Im Rahmen der Bushmeat-Kampagen des europäischen Zooverbands EAZA wurden 1,9 Millionen Unterschriften für eine Petition an das Europäische Parlament gesammelt. Diese Unterschriften wurden im November 2001 übergeben. Schließlich beschloss das Parlament am 14. Januar 2004 eine Resolution. Diese enthält zahlreiche dringende Aufforderungen an die Europäische Kommission, unter anderem:
Eine EU-Strategie und ein Handlungsplan zum Thema Bushmeat soll bei der Ausführung des EU-Biodiversitäts-Aktionsplans eingeschlossen werden, die Beteiligung aller Beteiligter - Bevölkerung, Regierung und Privatwirtschaft - bei der Lösung des Problems soll unterstützt werden. Besonderes Augenmerk soll dabei auf die Unterstützung von Naturschutzbehörden, den Ausbau des Schutzes von Nationalpark und anderen Schutzgebieten gerichtet werden, einschließlich von Umweltverträglichkeitsprüfungen für alle Baumaßnahmen.

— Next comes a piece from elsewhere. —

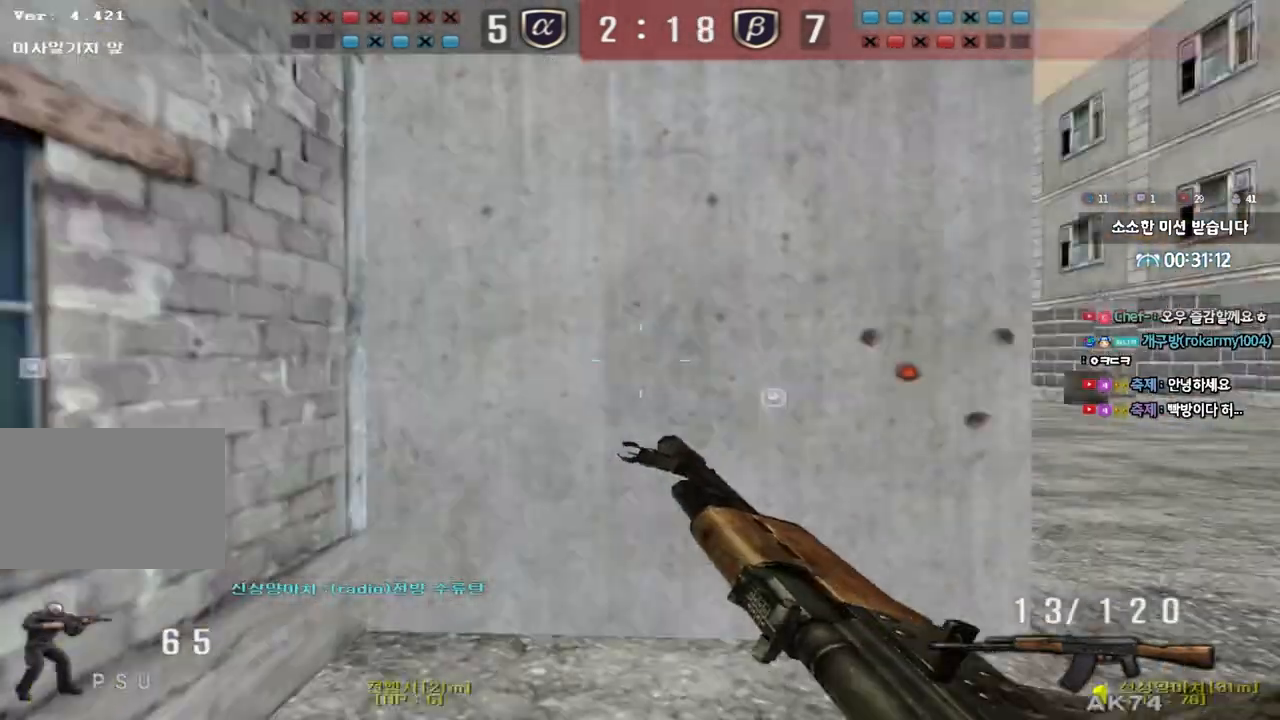
{"keys": ["d", "w"], "events": [[50, "w", "up"], [67, "a", "up"], [67, "ctrl", "down"], [167, "w", "down"], [183, "ctrl", "up"], [217, "d", "down"]]}
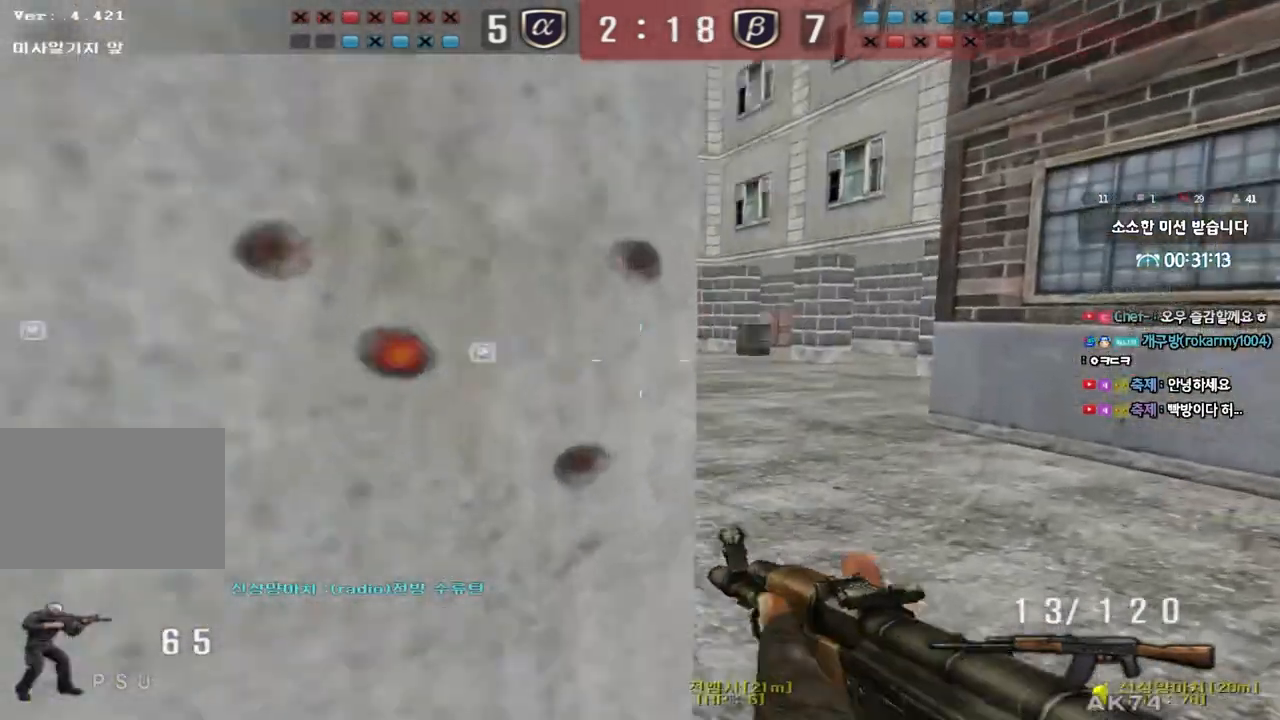
{"keys": ["a", "w"], "events": [[17, "shift", "down"], [33, "d", "up"], [33, "w", "up"], [67, "space", "down"], [150, "space", "up"], [200, "shift", "up"], [450, "a", "down"], [467, "w", "down"]]}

Weiterhin wird die Kommission dringend aufgefordert, der lokalen Bevölkerung, die traditionell auf Wildfleisch angewiesen ist, bei der Beschaffung alternativer Proteinquellen zu helfen sowie Aufklärungskampagnen zu unterstützen. Finanzielle Hilfe der EU wird gefordert für Ökotourismus, der die Bevölkerung zum Schutz bedrohter Arten ermuntert, vor allem der Menschenaffen. Zusammen mit der Holzindustrie und den jeweiligen Ländern sollen Wege und Mittel entwickelt werden, wie der Bushmeat-Handel in den Konzessionen kontrolliert werden kann. Das Thema Bushmeat soll im europäischen FLEGT-Prozess (Forest Law Enforcement, Governance and Trade) eingeschlossen werden und Naturschutz und nachhaltige Nutzung von Wildtieren in den Entwicklungsrichtlinien der EU. Außerdem sollen die Mitgliedsstaaten dabei unterstützt werden, den illegalen Import von Bushmeat zu entdecken und zu verhindern.